• **THE TASK**:
Could you restate every entry word for word, leaving the pictures out?

Saved entries:
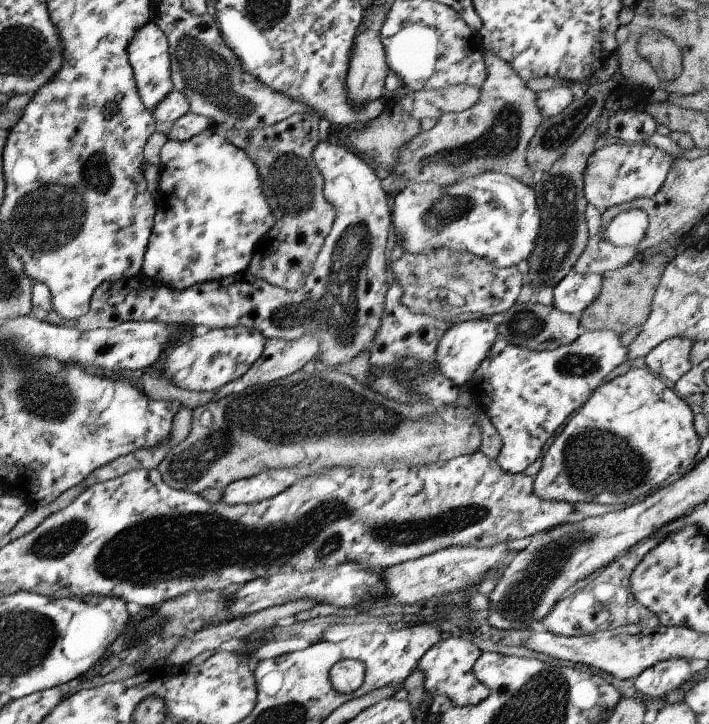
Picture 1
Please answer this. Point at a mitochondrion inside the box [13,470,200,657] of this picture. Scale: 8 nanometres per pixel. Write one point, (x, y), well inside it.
(52, 544)

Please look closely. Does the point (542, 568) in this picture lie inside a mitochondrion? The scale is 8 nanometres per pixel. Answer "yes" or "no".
yes

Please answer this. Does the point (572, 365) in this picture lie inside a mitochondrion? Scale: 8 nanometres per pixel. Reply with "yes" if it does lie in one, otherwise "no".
yes

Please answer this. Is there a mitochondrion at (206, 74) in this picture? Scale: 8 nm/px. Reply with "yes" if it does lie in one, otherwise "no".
yes

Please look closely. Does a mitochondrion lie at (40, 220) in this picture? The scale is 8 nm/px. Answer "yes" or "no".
yes

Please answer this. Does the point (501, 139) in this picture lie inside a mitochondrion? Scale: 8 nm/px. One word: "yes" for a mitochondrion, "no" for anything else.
yes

• **WORKED SOLUTION**:
Picture 1
Please answer this. Point at a mitochondrion inside the box [13,470,200,657] of this picture. Scale: 8 nanometres per pixel. Write one point, (x, y), well inside it.
(52, 544)

Please look closely. Does the point (542, 568) in this picture lie inside a mitochondrion? The scale is 8 nanometres per pixel. Answer "yes" or "no".
yes

Please answer this. Does the point (572, 365) in this picture lie inside a mitochondrion? Scale: 8 nanometres per pixel. Reply with "yes" if it does lie in one, otherwise "no".
yes

Please answer this. Is there a mitochondrion at (206, 74) in this picture? Scale: 8 nm/px. Reply with "yes" if it does lie in one, otherwise "no".
yes

Please look closely. Does a mitochondrion lie at (40, 220) in this picture? The scale is 8 nm/px. Answer "yes" or "no".
yes

Please answer this. Does the point (501, 139) in this picture lie inside a mitochondrion? Scale: 8 nm/px. One word: "yes" for a mitochondrion, "no" for anything else.
yes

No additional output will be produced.